Problem description >>
Below are some entries; can you quote all of them exactly?

Supplied records >>
· · · · · · ·
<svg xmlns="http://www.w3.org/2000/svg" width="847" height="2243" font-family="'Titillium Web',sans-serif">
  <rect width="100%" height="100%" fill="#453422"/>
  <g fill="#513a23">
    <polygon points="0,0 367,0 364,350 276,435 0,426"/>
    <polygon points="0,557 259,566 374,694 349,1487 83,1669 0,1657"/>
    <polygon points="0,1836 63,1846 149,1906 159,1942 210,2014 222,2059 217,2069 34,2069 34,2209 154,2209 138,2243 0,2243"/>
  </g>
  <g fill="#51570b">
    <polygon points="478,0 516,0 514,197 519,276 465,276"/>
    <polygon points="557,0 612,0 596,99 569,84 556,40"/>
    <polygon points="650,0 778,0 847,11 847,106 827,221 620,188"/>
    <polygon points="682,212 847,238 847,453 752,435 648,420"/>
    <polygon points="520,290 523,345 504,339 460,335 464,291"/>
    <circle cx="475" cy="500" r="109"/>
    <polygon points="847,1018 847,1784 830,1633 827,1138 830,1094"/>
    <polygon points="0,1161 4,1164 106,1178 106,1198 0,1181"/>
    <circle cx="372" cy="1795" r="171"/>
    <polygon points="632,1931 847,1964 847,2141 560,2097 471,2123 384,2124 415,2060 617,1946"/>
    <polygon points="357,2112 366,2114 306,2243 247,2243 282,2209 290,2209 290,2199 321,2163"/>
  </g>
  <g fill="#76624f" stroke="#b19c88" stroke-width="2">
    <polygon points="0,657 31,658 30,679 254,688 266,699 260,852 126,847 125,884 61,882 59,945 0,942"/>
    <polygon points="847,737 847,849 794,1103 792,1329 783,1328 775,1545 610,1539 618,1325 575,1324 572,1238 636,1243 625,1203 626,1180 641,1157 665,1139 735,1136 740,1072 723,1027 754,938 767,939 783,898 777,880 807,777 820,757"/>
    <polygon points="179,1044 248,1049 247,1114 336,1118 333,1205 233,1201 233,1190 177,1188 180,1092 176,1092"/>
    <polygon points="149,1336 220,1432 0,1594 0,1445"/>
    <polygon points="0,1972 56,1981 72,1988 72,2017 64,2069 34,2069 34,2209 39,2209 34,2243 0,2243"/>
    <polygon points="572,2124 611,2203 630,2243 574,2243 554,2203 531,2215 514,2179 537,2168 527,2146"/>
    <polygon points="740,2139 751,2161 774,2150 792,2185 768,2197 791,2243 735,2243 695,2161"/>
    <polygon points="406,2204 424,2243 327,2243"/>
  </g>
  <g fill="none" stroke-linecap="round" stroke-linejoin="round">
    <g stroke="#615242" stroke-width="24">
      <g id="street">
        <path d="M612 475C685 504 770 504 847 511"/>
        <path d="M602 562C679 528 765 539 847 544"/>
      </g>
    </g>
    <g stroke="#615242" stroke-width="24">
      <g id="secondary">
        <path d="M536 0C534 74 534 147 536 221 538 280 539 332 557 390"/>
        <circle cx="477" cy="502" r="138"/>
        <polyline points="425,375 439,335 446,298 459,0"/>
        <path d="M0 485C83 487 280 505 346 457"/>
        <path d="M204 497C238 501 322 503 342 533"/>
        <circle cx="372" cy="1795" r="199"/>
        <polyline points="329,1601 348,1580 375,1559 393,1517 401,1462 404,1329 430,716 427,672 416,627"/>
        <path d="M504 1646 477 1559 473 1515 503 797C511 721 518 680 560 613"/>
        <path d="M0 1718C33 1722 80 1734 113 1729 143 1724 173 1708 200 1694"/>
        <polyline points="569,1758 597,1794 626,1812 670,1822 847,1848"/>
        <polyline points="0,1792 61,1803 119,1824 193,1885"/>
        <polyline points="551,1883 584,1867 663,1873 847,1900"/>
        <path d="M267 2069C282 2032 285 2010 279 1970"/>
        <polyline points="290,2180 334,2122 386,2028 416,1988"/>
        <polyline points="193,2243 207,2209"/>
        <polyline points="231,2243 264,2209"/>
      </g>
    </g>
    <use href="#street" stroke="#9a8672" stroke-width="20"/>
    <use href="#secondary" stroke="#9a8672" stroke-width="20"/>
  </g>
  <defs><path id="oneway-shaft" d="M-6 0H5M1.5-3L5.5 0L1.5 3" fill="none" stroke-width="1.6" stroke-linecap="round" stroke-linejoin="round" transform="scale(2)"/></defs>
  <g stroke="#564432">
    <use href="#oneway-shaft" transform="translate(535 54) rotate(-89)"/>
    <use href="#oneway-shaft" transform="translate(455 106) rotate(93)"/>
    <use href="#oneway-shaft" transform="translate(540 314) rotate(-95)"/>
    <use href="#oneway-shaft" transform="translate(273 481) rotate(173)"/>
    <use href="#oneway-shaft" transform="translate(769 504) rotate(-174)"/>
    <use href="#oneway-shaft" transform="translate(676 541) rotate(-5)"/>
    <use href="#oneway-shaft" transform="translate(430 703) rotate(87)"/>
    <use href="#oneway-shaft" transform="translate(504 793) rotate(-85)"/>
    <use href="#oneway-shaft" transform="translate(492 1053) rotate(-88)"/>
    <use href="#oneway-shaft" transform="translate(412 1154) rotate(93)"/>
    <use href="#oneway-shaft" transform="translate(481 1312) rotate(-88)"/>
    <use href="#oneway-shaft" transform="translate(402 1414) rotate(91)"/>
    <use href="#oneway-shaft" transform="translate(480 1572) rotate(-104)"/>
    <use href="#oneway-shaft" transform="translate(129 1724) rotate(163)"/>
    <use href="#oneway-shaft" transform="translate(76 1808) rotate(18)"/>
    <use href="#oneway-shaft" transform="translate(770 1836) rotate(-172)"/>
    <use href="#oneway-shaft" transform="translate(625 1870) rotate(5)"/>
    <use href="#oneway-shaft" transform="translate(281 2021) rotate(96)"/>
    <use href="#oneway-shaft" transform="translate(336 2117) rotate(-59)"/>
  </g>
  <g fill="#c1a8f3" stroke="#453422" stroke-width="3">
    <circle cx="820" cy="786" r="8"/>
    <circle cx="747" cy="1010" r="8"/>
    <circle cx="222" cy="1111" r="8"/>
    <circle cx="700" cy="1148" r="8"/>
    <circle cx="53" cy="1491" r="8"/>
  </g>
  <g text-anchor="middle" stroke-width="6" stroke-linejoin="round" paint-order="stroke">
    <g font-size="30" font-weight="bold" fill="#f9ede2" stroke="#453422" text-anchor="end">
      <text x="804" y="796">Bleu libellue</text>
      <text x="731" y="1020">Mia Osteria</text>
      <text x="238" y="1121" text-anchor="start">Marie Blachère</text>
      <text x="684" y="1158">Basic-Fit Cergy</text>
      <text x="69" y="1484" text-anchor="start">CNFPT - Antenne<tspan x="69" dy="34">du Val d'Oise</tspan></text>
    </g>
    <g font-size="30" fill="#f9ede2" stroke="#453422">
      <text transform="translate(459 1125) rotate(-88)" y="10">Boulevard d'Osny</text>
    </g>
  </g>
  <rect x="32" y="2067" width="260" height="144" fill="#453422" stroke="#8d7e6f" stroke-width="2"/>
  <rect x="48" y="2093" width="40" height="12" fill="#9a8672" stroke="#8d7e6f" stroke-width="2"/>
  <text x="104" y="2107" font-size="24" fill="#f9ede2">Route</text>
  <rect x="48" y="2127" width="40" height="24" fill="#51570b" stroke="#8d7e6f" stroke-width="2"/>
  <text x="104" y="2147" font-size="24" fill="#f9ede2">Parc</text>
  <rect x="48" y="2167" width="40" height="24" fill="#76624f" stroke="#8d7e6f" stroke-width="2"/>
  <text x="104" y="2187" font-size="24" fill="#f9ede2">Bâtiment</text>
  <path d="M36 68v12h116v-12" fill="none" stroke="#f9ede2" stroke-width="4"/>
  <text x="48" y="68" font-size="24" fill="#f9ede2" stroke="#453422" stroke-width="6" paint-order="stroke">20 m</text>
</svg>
· · · · · · ·
Problem solution >>
<svg xmlns="http://www.w3.org/2000/svg" width="847" height="2243" font-family="'Titillium Web',sans-serif">
  <rect width="100%" height="100%" fill="#453422"/>
  <g fill="#513a23">
    <polygon points="0,0 367,0 364,350 276,435 0,426"/>
    <polygon points="0,557 259,566 374,694 349,1487 83,1669 0,1657"/>
    <polygon points="0,1836 63,1846 149,1906 159,1942 210,2014 222,2059 217,2069 34,2069 34,2209 154,2209 138,2243 0,2243"/>
  </g>
  <g fill="#51570b">
    <polygon points="478,0 516,0 514,197 519,276 465,276"/>
    <polygon points="557,0 612,0 596,99 569,84 556,40"/>
    <polygon points="650,0 778,0 847,11 847,106 827,221 620,188"/>
    <polygon points="682,212 847,238 847,453 752,435 648,420"/>
    <polygon points="520,290 523,345 504,339 460,335 464,291"/>
    <circle cx="475" cy="500" r="109"/>
    <polygon points="847,1018 847,1784 830,1633 827,1138 830,1094"/>
    <polygon points="0,1161 4,1164 106,1178 106,1198 0,1181"/>
    <circle cx="372" cy="1795" r="171"/>
    <polygon points="632,1931 847,1964 847,2141 560,2097 471,2123 384,2124 415,2060 617,1946"/>
    <polygon points="357,2112 366,2114 306,2243 247,2243 282,2209 290,2209 290,2199 321,2163"/>
  </g>
  <g fill="#76624f" stroke="#b19c88" stroke-width="2">
    <polygon points="0,657 31,658 30,679 254,688 266,699 260,852 126,847 125,884 61,882 59,945 0,942"/>
    <polygon points="847,737 847,849 794,1103 792,1329 783,1328 775,1545 610,1539 618,1325 575,1324 572,1238 636,1243 625,1203 626,1180 641,1157 665,1139 735,1136 740,1072 723,1027 754,938 767,939 783,898 777,880 807,777 820,757"/>
    <polygon points="179,1044 248,1049 247,1114 336,1118 333,1205 233,1201 233,1190 177,1188 180,1092 176,1092"/>
    <polygon points="149,1336 220,1432 0,1594 0,1445"/>
    <polygon points="0,1972 56,1981 72,1988 72,2017 64,2069 34,2069 34,2209 39,2209 34,2243 0,2243"/>
    <polygon points="572,2124 611,2203 630,2243 574,2243 554,2203 531,2215 514,2179 537,2168 527,2146"/>
    <polygon points="740,2139 751,2161 774,2150 792,2185 768,2197 791,2243 735,2243 695,2161"/>
    <polygon points="406,2204 424,2243 327,2243"/>
  </g>
  <g fill="none" stroke-linecap="round" stroke-linejoin="round">
    <g stroke="#615242" stroke-width="24">
      <g id="street">
        <path d="M612 475C685 504 770 504 847 511"/>
        <path d="M602 562C679 528 765 539 847 544"/>
      </g>
    </g>
    <g stroke="#615242" stroke-width="24">
      <g id="secondary">
        <path d="M536 0C534 74 534 147 536 221 538 280 539 332 557 390"/>
        <circle cx="477" cy="502" r="138"/>
        <polyline points="425,375 439,335 446,298 459,0"/>
        <path d="M0 485C83 487 280 505 346 457"/>
        <path d="M204 497C238 501 322 503 342 533"/>
        <circle cx="372" cy="1795" r="199"/>
        <polyline points="329,1601 348,1580 375,1559 393,1517 401,1462 404,1329 430,716 427,672 416,627"/>
        <path d="M504 1646 477 1559 473 1515 503 797C511 721 518 680 560 613"/>
        <path d="M0 1718C33 1722 80 1734 113 1729 143 1724 173 1708 200 1694"/>
        <polyline points="569,1758 597,1794 626,1812 670,1822 847,1848"/>
        <polyline points="0,1792 61,1803 119,1824 193,1885"/>
        <polyline points="551,1883 584,1867 663,1873 847,1900"/>
        <path d="M267 2069C282 2032 285 2010 279 1970"/>
        <polyline points="290,2180 334,2122 386,2028 416,1988"/>
        <polyline points="193,2243 207,2209"/>
        <polyline points="231,2243 264,2209"/>
      </g>
    </g>
    <use href="#street" stroke="#9a8672" stroke-width="20"/>
    <use href="#secondary" stroke="#9a8672" stroke-width="20"/>
  </g>
  <defs><path id="oneway-shaft" d="M-6 0H5M1.5-3L5.5 0L1.5 3" fill="none" stroke-width="1.6" stroke-linecap="round" stroke-linejoin="round" transform="scale(2)"/></defs>
  <g stroke="#564432">
    <use href="#oneway-shaft" transform="translate(535 54) rotate(-89)"/>
    <use href="#oneway-shaft" transform="translate(455 106) rotate(93)"/>
    <use href="#oneway-shaft" transform="translate(540 314) rotate(-95)"/>
    <use href="#oneway-shaft" transform="translate(273 481) rotate(173)"/>
    <use href="#oneway-shaft" transform="translate(769 504) rotate(-174)"/>
    <use href="#oneway-shaft" transform="translate(676 541) rotate(-5)"/>
    <use href="#oneway-shaft" transform="translate(430 703) rotate(87)"/>
    <use href="#oneway-shaft" transform="translate(504 793) rotate(-85)"/>
    <use href="#oneway-shaft" transform="translate(492 1053) rotate(-88)"/>
    <use href="#oneway-shaft" transform="translate(412 1154) rotate(93)"/>
    <use href="#oneway-shaft" transform="translate(481 1312) rotate(-88)"/>
    <use href="#oneway-shaft" transform="translate(402 1414) rotate(91)"/>
    <use href="#oneway-shaft" transform="translate(480 1572) rotate(-104)"/>
    <use href="#oneway-shaft" transform="translate(129 1724) rotate(163)"/>
    <use href="#oneway-shaft" transform="translate(76 1808) rotate(18)"/>
    <use href="#oneway-shaft" transform="translate(770 1836) rotate(-172)"/>
    <use href="#oneway-shaft" transform="translate(625 1870) rotate(5)"/>
    <use href="#oneway-shaft" transform="translate(281 2021) rotate(96)"/>
    <use href="#oneway-shaft" transform="translate(336 2117) rotate(-59)"/>
  </g>
  <g fill="#c1a8f3" stroke="#453422" stroke-width="3">
    <circle cx="820" cy="786" r="8"/>
    <circle cx="747" cy="1010" r="8"/>
    <circle cx="222" cy="1111" r="8"/>
    <circle cx="700" cy="1148" r="8"/>
    <circle cx="53" cy="1491" r="8"/>
  </g>
  <g text-anchor="middle" stroke-width="6" stroke-linejoin="round" paint-order="stroke">
    <g font-size="30" font-weight="bold" fill="#f9ede2" stroke="#453422" text-anchor="end">
      <text x="804" y="796">Bleu libellue</text>
      <text x="731" y="1020">Mia Osteria</text>
      <text x="238" y="1121" text-anchor="start">Marie Blachère</text>
      <text x="684" y="1158">Basic-Fit Cergy</text>
      <text x="69" y="1484" text-anchor="start">CNFPT - Antenne<tspan x="69" dy="34">du Val d'Oise</tspan></text>
    </g>
    <g font-size="30" fill="#f9ede2" stroke="#453422">
      <text transform="translate(459 1125) rotate(-88)" y="10">Boulevard d'Osny</text>
    </g>
  </g>
  <rect x="32" y="2067" width="260" height="144" fill="#453422" stroke="#8d7e6f" stroke-width="2"/>
  <rect x="48" y="2093" width="40" height="12" fill="#9a8672" stroke="#8d7e6f" stroke-width="2"/>
  <text x="104" y="2107" font-size="24" fill="#f9ede2">Route</text>
  <rect x="48" y="2127" width="40" height="24" fill="#51570b" stroke="#8d7e6f" stroke-width="2"/>
  <text x="104" y="2147" font-size="24" fill="#f9ede2">Parc</text>
  <rect x="48" y="2167" width="40" height="24" fill="#76624f" stroke="#8d7e6f" stroke-width="2"/>
  <text x="104" y="2187" font-size="24" fill="#f9ede2">Bâtiment</text>
  <path d="M36 68v12h116v-12" fill="none" stroke="#f9ede2" stroke-width="4"/>
  <text x="48" y="68" font-size="24" fill="#f9ede2" stroke="#453422" stroke-width="6" paint-order="stroke">20 m</text>
</svg>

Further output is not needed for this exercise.